Gerçekler acıdır!..
Küresel piyasa eğilimlerindeki genel görünüm orta vade açısından tek başına önemli bir şey söylemiyor. Risk alma isteğindeki değişimlere paralel olarak fiyat oynaklıkları ve işlem hacimleri dalgalanıyor. Biraz detaya bakıldığında Arap Baharı sonrasında gelişmiş ekonomiler ile gelişmekte olanlar arasında yaşanan ayrışmanın, benzer şekilde finansal piyasalar ve emtialar arasında da yaşanmakta olduğu görülüyor. Belli ki bu ayrışma genelinde spekülatif ilgi farklılaşmış: gelişmekte olanlar ve emtialar aleyhine ve diğerleri lehine değişmiş. Söz onuşu eğilimlere koşut bir şekilde İlk dönemlerde azalan küresel kırılganlık, geride bıraktığımız senenin Mayıs ayı sonrasında artış eğilimine girmiş. Genel görünüm kesinlikle durumun iyiye gittiğini ve bir çeşit normalleşme yaşandığını söylemiyor.
Bu aşamada gelişmekte olan ekonomilerin çok yönlü baskılar altında bunaldığını görmek, yaşanan ve yaşanacak jeopolitik gelişmeleri sürpriz saymamak gerekiyor.

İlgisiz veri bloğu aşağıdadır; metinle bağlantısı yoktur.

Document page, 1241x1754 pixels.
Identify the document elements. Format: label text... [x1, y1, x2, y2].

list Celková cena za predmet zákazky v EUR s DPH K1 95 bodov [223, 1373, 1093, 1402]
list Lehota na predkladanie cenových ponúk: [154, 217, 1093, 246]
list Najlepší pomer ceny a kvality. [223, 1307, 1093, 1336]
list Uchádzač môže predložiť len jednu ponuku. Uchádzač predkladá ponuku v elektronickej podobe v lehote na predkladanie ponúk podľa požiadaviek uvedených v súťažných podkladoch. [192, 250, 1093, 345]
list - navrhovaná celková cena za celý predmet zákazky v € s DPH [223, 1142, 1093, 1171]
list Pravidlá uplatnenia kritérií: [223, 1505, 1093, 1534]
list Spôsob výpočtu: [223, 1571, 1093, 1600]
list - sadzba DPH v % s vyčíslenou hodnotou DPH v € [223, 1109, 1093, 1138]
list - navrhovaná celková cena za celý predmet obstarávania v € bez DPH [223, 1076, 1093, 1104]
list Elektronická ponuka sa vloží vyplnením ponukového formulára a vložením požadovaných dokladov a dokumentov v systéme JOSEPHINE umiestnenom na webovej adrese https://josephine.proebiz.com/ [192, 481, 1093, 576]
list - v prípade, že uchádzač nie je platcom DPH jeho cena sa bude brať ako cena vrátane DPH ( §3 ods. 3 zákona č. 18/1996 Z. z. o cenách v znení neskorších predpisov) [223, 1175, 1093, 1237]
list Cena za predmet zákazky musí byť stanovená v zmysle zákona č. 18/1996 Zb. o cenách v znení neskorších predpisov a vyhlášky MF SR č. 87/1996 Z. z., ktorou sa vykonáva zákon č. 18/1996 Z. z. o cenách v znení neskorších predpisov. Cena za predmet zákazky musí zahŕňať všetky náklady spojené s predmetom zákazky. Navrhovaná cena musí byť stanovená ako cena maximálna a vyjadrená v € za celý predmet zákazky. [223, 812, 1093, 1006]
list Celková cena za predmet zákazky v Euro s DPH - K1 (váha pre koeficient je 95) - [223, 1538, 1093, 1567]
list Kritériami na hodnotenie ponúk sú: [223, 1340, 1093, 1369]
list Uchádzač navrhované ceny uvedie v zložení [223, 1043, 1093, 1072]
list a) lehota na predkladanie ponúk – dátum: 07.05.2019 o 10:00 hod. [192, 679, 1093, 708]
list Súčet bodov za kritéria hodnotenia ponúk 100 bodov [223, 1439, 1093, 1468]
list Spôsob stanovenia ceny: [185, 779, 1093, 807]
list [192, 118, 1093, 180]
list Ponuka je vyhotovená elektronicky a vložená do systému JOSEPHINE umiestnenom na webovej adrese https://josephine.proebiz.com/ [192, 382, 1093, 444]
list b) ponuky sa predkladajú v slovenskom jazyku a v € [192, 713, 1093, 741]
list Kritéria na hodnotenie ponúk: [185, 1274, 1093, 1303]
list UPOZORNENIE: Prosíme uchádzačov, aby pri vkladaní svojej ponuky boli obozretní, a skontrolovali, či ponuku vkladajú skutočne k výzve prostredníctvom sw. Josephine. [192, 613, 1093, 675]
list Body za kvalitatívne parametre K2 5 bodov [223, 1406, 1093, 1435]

Söz konusu bölgelere ilişkin durgunlaşma beklentileri kendi kendini besleyerek güçleniyor. Gerileyen emtia fiyatları ve azalan risk alma isteği paranın devir hızını düşürürken, gelişmelerin kontrol altına tutulabilmesini zorlaştırıyor; olumsuz beklentiler daha belirleyici hale geliyor.

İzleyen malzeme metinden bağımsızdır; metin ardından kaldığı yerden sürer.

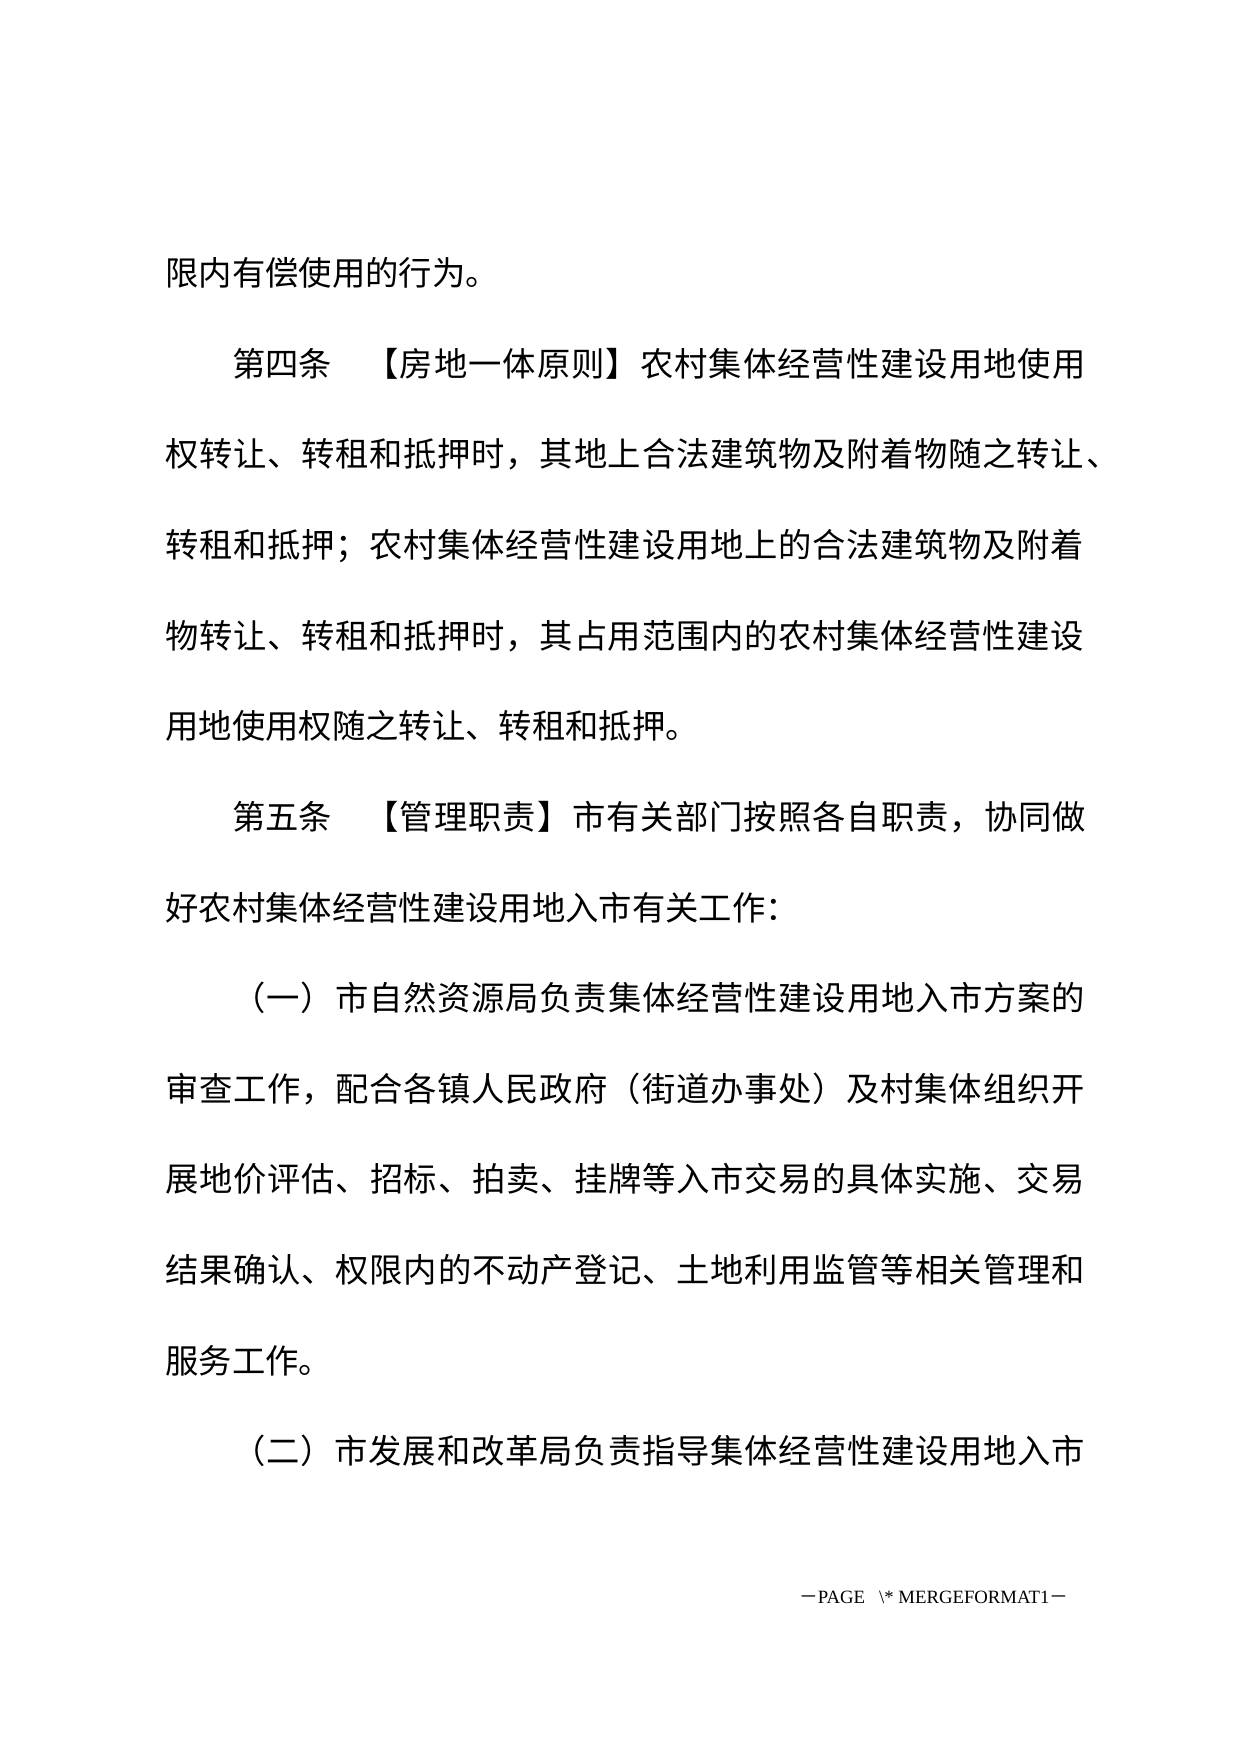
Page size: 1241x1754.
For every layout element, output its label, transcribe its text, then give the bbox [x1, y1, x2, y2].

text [165, 1404, 1087, 1494]
list 【房地一体原则】农村集体经营性建设用地使用权转让、转租和抵押时，其地上合法建筑物及附着物随之转让、转租和抵押；农村集体经营性建设用地上的合法建筑物及附着物转让、转租和抵押时，其占用范围内的农村集体经营性建设用地使用权随之转让、转租和抵押。 [165, 316, 1087, 769]
text （一）市自然资源局负责集体经营性建设用地入市方案的审查工作，配合各镇人民政府（街道办事处）及村集体组织开展地价评估、招标、拍卖、挂牌等入市交易的具体实施、交易结果确认、权限内的不动产登记、土地利用监管等相关管理和服务工作。 [165, 951, 1087, 1404]
list 【管理职责】市有关部门按照各自职责，协同做好农村集体经营性建设用地入市有关工作： [165, 769, 1087, 951]
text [165, 226, 1087, 316]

Kıtlaşan kaynakları paylaşabilmek ve barış içinde yaşamayı sürdürebilmek, imkansızlaşma eğilimi sergiliyor. Sistemi oluşturan kurumsal yapı günü kurtarmak adına bu konudaki farkındalığın ortaya çıkmasını engellemeye çalışıyor; fakat kalıcı çözümler tam aksini gerektiriyor. Salt emtia fiyatlarındaki gerilemeye bakarak bu bizi rahatlatır demek ve büyük resmi görmezden gelmek, züğürt tesellisinden öteye gidemiyor.

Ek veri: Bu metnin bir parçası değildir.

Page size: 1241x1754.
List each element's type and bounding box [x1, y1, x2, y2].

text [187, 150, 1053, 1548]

Bir yandan yukarıda özetlemeye çalıştığımız tablo ve diğer yandan kısa vadede yeniden azalan fiyat oynaklıkları ve işlem hacimleri, fırtına öncesi sessizliğini anımsatıyor; bir çeşit bekle gör dönemine girdiğimizi düşündürüyor. Durum böyle olunca kırılganlıktaki artışı reddetmek pek mümkün olamıyor. Gelişmekte olan ekonomileri sarsan eğilimlerin, gelişmişler için de çok ciddi bir tehlike olduğunu görmek ve aksi yöndeki değerlendirmelere itibar etmemek gerekiyor.
Bu aşamadan sonra ne gelişmişlerdeki siyasi iradelerin, nede Merkez Bankalarının yapabilecekleri fazla bir şeyleri yok: sadece doğrudan veya dolaylı olarak, sarsıntıyı sözel müdahaleler yolu ile yumuşatarak zamana yaymaya ve bu süreçte olası kayıplarını azaltmaya çalışabilirler. Güç dengesini kendi lehine çevirme hedefl i girişimler ise maceradan öteye gidemeyebilir, yan tesirleri olası faydanın çok üzerine çıkabilir. Bu aşamada sormak gerekiyor: veri koşullarda neleri yapmalı ve hangi eğilimlerden ısrarlı bir şekilde kaçınılmalı? Çok sisli bir havada ava çıkılır veya bulanık suda balık avlanır mı? Yapılması gerekeni mi, yoksa aksini mi yapıyorsunuz? Hayaller ile gerçekleri ayrıştırmanın zamanı gelmedi mi?